Bill Midcap, renewable energy director with the Rocky Mountain Farmers Union, likes the new plan. He says it will help preserve one of Colorado’s most precious resources: water.
“We all know that water has all the potential of running out of Colorado. We think it’s prudent that they ensure to the agricultural community how much water is going to be taken, before they move forward.”
The new policy says that public lands can only be leased if oil shale companies can show the economic and environmental viability of the technology used for research or development. The previous policy made nearly 2 million acres available without those restrictions; now, just under 700,000 acres of public land could be used. Twenty-six thousand of those acres are in Colorado. Supporters of increased oil shale research – including the oil and gas industries – worry that the amount of public lease land available is too small to offset economic costs and risks in development.

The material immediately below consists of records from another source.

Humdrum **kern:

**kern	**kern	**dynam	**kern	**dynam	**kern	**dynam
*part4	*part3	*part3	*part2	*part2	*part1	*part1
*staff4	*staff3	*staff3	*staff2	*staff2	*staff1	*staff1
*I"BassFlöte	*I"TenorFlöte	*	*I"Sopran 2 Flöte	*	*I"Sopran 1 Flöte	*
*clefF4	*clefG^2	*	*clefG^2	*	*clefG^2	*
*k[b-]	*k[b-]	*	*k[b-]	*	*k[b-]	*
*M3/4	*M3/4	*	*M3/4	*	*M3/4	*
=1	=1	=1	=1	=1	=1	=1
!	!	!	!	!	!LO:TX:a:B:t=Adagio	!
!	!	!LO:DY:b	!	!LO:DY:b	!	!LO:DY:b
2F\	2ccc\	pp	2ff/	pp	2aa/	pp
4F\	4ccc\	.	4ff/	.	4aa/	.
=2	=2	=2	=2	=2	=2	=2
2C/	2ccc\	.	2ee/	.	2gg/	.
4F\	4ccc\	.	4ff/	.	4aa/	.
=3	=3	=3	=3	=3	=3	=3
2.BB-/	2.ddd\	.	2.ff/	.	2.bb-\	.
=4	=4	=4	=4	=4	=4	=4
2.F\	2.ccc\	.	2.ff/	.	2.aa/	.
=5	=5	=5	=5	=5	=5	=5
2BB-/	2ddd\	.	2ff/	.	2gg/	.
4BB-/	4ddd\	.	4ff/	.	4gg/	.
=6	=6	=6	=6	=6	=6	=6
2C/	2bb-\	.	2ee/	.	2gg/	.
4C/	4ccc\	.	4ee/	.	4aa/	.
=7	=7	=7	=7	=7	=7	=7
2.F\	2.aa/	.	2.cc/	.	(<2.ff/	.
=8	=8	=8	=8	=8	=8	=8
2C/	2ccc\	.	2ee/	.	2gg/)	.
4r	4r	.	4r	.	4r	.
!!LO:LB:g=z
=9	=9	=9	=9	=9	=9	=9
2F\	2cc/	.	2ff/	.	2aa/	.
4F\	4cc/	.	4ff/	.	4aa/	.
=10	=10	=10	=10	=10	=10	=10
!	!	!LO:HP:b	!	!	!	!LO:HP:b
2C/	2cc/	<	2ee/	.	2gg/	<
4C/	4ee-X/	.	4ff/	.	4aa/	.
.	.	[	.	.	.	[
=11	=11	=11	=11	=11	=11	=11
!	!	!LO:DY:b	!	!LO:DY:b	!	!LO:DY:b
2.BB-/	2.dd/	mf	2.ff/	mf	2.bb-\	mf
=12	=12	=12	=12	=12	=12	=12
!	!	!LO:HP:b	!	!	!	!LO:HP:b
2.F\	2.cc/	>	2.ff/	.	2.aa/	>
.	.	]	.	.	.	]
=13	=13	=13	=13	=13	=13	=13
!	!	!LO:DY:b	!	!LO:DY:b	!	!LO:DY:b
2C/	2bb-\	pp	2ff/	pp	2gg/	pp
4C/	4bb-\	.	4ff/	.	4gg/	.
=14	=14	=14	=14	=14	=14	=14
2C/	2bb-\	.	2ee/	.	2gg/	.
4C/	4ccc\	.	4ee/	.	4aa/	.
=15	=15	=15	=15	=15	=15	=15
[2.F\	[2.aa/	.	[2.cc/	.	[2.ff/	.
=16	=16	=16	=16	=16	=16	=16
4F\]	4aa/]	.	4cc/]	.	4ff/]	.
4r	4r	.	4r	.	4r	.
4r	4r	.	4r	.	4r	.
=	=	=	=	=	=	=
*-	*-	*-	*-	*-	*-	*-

Ken Neubecker, director of the Western Rivers Institute, says the viability restriction is important, because energy companies often have water rights that trump those of agriculture or Colorado cities. Also, he warns, the current technology used to develop oil shale abroad is not practical in the arid Mountain West.
“That is actually a pretty water-intensive operation, using two-and-a-half to four barrels of water for each barrel of oil. It’s a lot easier to do in Estonia and Latvia, but it’s not that easy to do here. Those are wet countries, and this is very dry country.”
Midcap says the new plan leaves him optimistic that the government will listen to the concerns of Coloradans and those across the West about the region’s natural resources.
“Farmers and ranchers have a strong enough voice that I don’t think we’ll be pushed out. I think our voice is strong. ”
Regional leaders – even those as far away as Arizona – encouraged the BLM to adopt a plan that would protect the waters from the Colorado and other rivers.